··· Quoted passage

Data quantification parameters included the specific mass-to-charge (mz) values and retention times (rt). The team normalized peak heights to the summation value for the internal standards (iTIC) to control for instrument sensitivity deviations that arise due to machine maintenance, tuning, and aging. To determine a molecule’s relative abundance, they divided its peak height by the total peak height of all molecules detected in every exudate and multiplied this number by 100. They used one-way analysis of variance (ANOVA) and Tukey tests for further analyses.
Results and discussion
The researchers detected 721 metabolites, including 402 verified using the Metabolomics Standards Initiative (MSI) criteria. They recognized 16 small-molecule metabolites that significantly contributed to the wound exudates. These metabolites were lactic acid, betaine, choline, carnitine, metformin, and creatine. Other molecules included xanthine, acetylcarnitine, glutamine, betonicine, beclomethasone, monosaccharide, 4-aminopentanoic acid, glycerophosphocholine, and lysophosphatidylcholine 20:5.

······
··· Source material

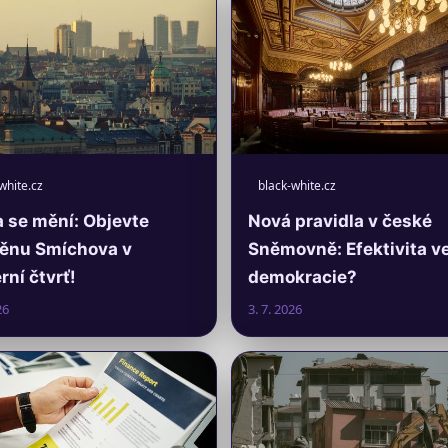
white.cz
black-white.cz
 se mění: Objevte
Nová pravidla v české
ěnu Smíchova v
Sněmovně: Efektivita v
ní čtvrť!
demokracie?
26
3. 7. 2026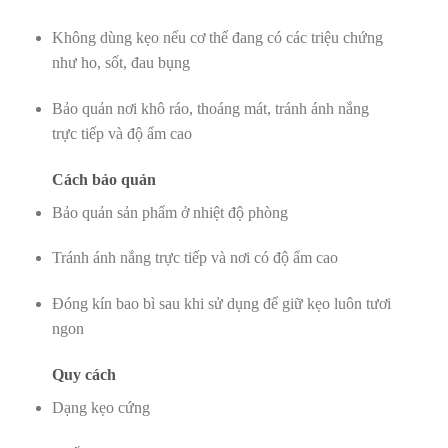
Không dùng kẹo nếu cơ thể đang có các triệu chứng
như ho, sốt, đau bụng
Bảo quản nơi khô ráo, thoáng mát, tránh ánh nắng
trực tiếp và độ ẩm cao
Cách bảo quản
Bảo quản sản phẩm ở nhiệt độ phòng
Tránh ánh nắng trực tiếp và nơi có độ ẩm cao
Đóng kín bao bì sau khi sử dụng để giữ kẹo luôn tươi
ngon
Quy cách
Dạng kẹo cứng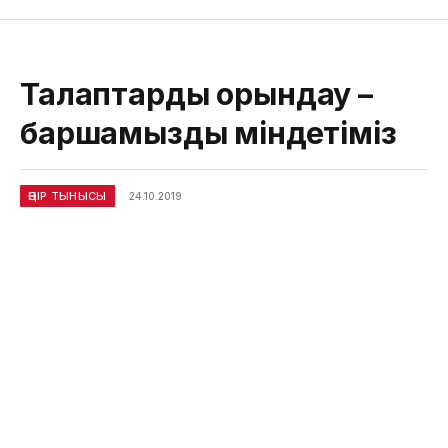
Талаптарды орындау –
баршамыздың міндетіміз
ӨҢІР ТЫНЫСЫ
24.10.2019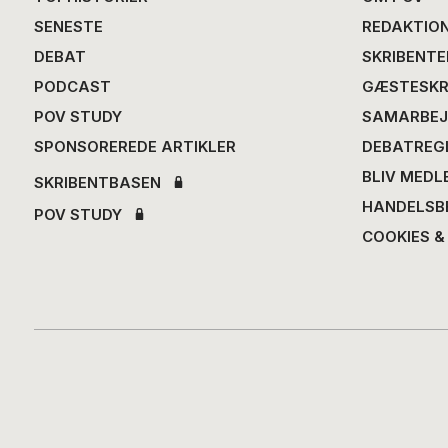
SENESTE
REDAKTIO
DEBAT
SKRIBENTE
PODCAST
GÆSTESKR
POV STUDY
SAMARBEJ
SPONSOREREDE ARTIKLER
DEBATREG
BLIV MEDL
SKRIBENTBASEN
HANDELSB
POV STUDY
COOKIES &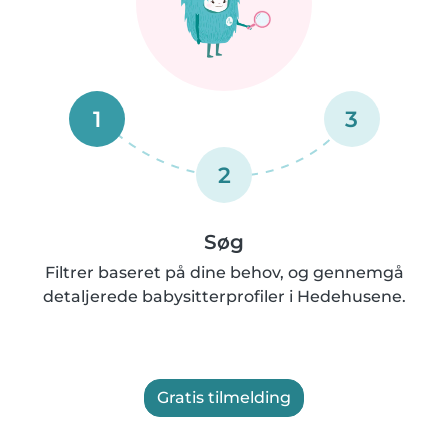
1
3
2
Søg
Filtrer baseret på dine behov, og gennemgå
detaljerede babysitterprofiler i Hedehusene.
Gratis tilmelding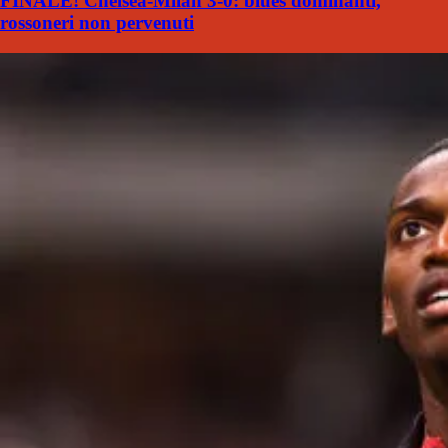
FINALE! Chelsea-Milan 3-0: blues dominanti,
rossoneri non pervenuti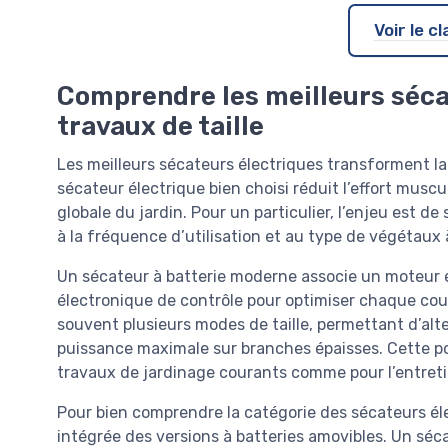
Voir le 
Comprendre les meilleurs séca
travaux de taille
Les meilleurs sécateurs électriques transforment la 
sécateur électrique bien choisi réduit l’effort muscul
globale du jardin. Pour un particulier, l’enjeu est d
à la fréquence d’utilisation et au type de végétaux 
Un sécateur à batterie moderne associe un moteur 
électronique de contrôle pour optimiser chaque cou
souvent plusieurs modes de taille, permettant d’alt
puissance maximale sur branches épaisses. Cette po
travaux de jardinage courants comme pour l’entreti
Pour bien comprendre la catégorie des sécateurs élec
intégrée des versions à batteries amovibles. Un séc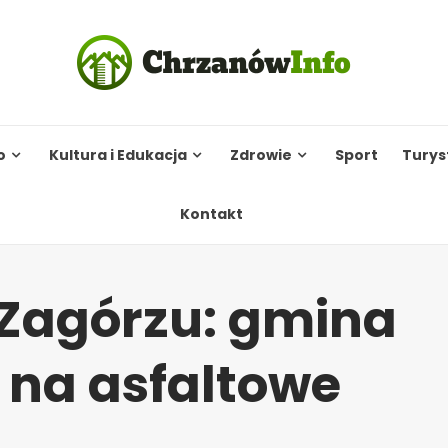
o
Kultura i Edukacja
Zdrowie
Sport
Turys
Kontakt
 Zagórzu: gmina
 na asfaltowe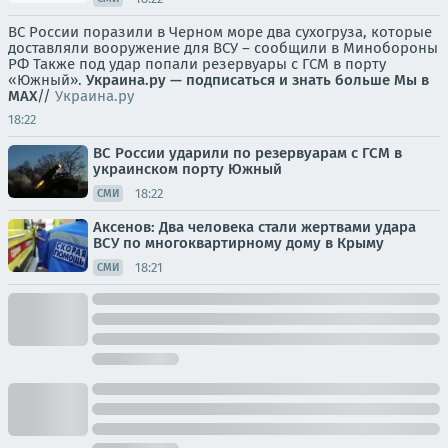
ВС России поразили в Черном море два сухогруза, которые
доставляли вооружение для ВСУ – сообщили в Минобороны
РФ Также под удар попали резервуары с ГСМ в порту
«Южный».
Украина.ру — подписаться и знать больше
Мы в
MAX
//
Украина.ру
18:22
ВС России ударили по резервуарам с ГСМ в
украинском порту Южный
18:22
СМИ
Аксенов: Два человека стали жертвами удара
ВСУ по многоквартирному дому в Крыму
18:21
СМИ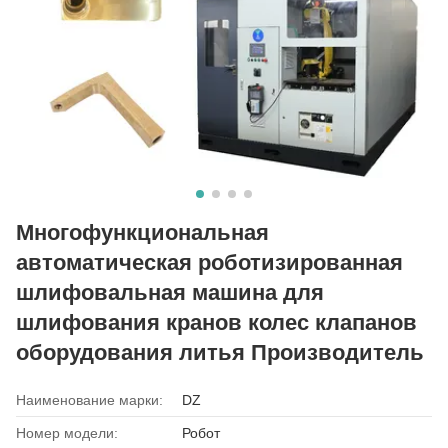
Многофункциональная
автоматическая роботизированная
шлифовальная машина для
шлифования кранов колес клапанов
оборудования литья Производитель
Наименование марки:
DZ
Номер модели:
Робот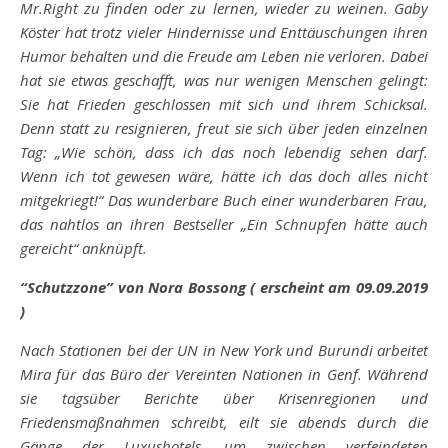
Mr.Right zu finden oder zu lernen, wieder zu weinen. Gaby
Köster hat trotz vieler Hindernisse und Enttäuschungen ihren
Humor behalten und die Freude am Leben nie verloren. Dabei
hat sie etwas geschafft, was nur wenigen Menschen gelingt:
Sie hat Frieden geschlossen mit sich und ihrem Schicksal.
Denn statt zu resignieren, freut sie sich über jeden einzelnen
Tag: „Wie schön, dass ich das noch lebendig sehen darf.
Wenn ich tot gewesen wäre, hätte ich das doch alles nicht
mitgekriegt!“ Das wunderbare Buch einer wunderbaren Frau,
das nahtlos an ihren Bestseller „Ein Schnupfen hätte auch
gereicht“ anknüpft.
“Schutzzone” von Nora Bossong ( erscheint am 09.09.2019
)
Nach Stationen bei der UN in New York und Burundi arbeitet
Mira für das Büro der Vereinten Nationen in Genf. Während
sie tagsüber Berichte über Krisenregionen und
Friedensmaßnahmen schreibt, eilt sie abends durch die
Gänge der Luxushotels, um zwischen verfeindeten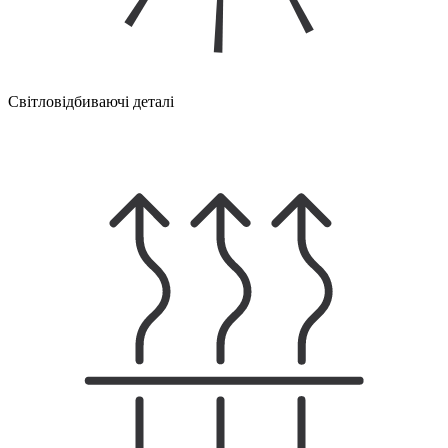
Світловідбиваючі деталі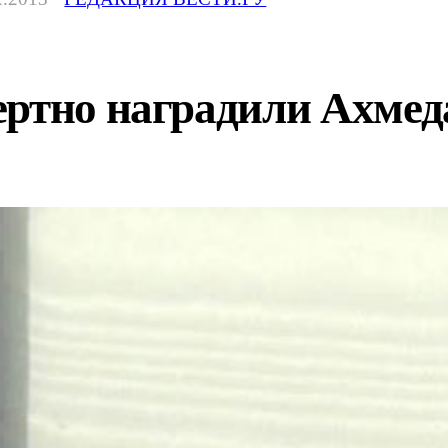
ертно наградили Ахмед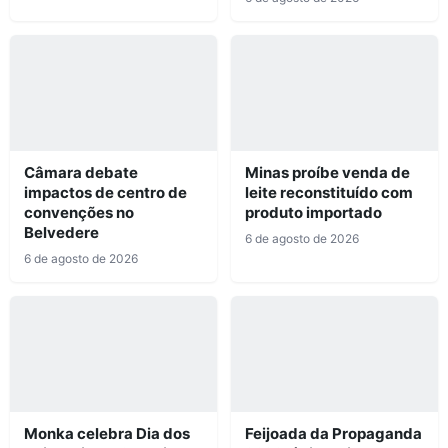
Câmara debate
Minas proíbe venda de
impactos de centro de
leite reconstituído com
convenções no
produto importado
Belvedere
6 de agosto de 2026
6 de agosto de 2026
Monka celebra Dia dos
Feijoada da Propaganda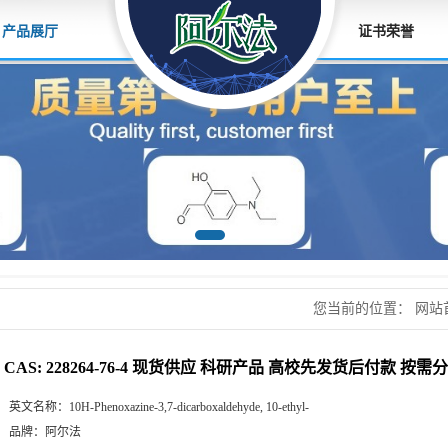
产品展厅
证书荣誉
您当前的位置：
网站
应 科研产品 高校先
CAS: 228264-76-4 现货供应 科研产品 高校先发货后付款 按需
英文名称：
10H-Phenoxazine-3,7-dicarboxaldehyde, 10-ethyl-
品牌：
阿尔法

······
··· Source material

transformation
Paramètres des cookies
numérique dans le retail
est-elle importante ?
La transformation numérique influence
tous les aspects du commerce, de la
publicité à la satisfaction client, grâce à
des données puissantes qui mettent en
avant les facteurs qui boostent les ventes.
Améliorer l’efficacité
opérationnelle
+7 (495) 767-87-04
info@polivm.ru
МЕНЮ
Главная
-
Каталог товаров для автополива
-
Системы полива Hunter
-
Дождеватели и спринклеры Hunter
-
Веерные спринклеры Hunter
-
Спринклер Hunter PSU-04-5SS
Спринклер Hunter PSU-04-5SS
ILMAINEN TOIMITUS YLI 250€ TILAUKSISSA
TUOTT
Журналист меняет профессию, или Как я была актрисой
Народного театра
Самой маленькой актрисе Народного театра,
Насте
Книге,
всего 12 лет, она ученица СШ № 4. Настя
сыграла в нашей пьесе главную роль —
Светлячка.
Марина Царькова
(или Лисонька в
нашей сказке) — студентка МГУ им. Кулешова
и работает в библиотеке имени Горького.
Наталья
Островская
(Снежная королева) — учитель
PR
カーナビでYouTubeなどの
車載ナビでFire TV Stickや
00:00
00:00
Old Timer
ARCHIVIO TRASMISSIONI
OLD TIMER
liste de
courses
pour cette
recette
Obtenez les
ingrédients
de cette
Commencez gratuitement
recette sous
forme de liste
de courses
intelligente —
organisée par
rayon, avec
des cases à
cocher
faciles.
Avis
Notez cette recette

······

Problems to solve |
1. List every abbreviation that the wound exudate passage gives in parentheses.
2. In the wound exudate passage, rewrite everything from "Results and discussion" down to "and lysophosphatidylcholine 20:5.", renaming "metabolites" as "compounds".

Answers |
1. mz, rt, iTIC, ANOVA, MSI

2.
Results and discussion
The researchers detected 721 compounds, including 402 verified using the Metabolomics Standards Initiative (MSI) criteria. They recognized 16 small-molecule compounds that significantly contributed to the wound exudates. These compounds were lactic acid, betaine, choline, carnitine, metformin, and creatine. Other molecules included xanthine, acetylcarnitine, glutamine, betonicine, beclomethasone, monosaccharide, 4-aminopentanoic acid, glycerophosphocholine, and lysophosphatidylcholine 20:5.